You know those awkward moments when you are walking towards someone and you both are about to bump into each other, so you go one way but the person goes the same way and you end up doing some weird dance with them? I do this all the time, and if you are anything like me, you probably run into this same problem. I’ve found the best way to handle this awkward situation is to turn it into a dance. But every person has a different reaction to almost being bumped into; therefore there is a different dance for every scenario so it is imperative that you pay attention and use with caution.
This dance consists of ballet-like movements and should be used when the person you nearly bump into seems scared. You should be able to sense their fear by the look in their eyes, and their heavy breathing as you both go in the same direction in order to avoid each other. This is when the weave comes in. After the near-hit, you should look at the person, smile and through dance, lead them in the right direction. As you dance, you should imagine yourself as a needle and the other person or people, as fabric. Now seamlessly weave your way in and out of the crowd. Stay on your toes as you weave - not only will this make you look more like a needle, but it will also make you appear non-threatening, relaxed and radiant.
Your arms should be the only non-needlelike thing about you. They should stay loose as you move them up and down elegantly, as if you are an angel – a beautiful angel letting this poor scared soul know that you aren’t upset, hurt or annoyed. Mastering this communication, however, takes time and practice and I highly recommend you put in the effort for training. Learning and understanding the weave is not only beneficial to you but also to those around you. The weave, when done at the appropriate time by an experienced weaver, can only be described as graceful, beautiful, and breathtaking.
The Passive-Aggressive Spin:
If the person you nearly bump into seems annoyed, you are going to want to avoid their glare while maintaining your sense of self and communicating to them, “Hey, we both made a mistake. But, I’m going to be the bigger person and I’m going to kind of stand up to you.” In the Passive-Aggressive Spin, facial expression is key. You want to look like you care, but not that much and you don’t want to upset the annoyed person further. So it is crucial that you keep your eyes open and down, your mouth slightly open, your eyebrows up, and your cheekbones sunken in. After you master the face the next thing you want to do is spin. Spinning allows you to hide your face while displaying a sense of anger. Again, you should really practice this move profusely. The facial expression is challenging by itself, but when paired with the spin it gets extremely tricky. If not practiced enough, you may trip, fall or bump into more people and you would never get the respect and honor that come with the mastered Passive-Aggressive Spin.
You should also be careful in correctly identifying the person you almost bump into as annoyed. A scared person’s reaction is dangerously close to an annoyed person reaction and the results of The Passive-Aggressive Spin on a scared person could be catastrophic.
My all time favorite reaction to a near-hit is a laugh and or smile. Not only does this expression let you know that this person isn’t upset, but it also tells you that they are a fun-loving, carefree person and they’ll most likely want to get in on the dance too.

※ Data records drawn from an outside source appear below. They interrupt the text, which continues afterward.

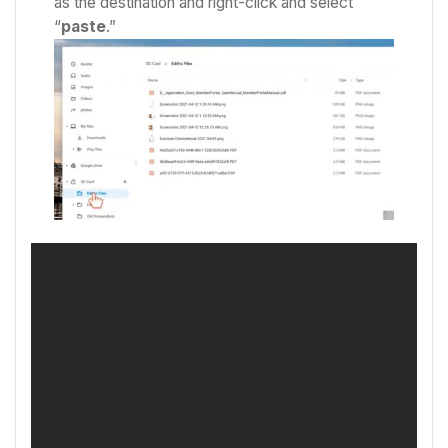
as the destination and right-click and select
“
paste
.”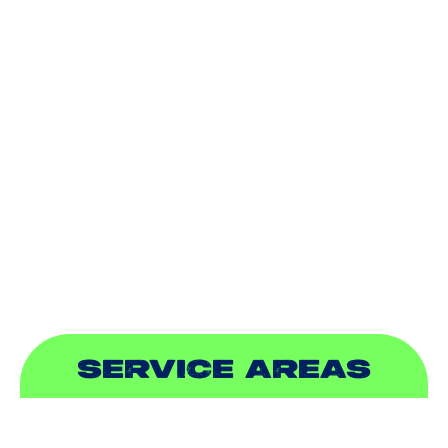
AIR CONDITIONING
HEATING
DUCTLESS
INDOOR AIR QUALITY
PLUMBING
SEWER & DRAIN
SERVICE AREAS
ADDISON, TX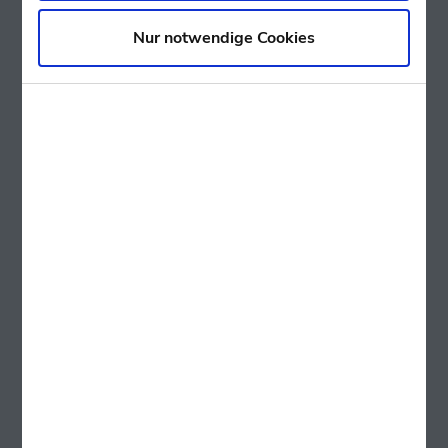
Nur notwendige Cookies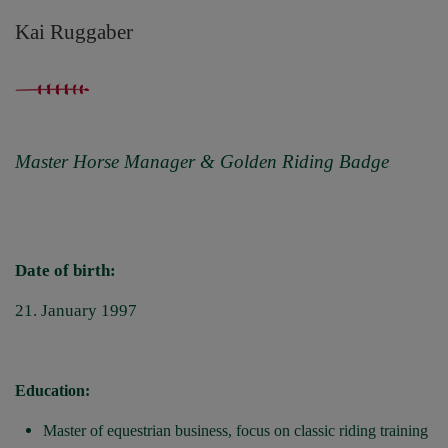
Kai Ruggaber
Master Horse Manager & Golden Riding Badge
Date of birth:
21. January 1997
Education:
Master of equestrian business, focus on classic riding training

So for The Boogie, there’s no set dance, you are free to move however you like. Just try your best to gauge the other person’s dancing ability in comparison to yours. If they seem like an excellent dancer and you’re not so great, don’t try anything complicated because this may cause them to become angry or embarrassed. The same goes for if they seem like a less experienced or enthusiastic dancer.
Although practice is imperative for all of these dance moves, it is also imperative that you practice walking normally. This way you will lessen the amount of time you spend weaving, boogying, and or passive-aggressively spinning your way through a crowd.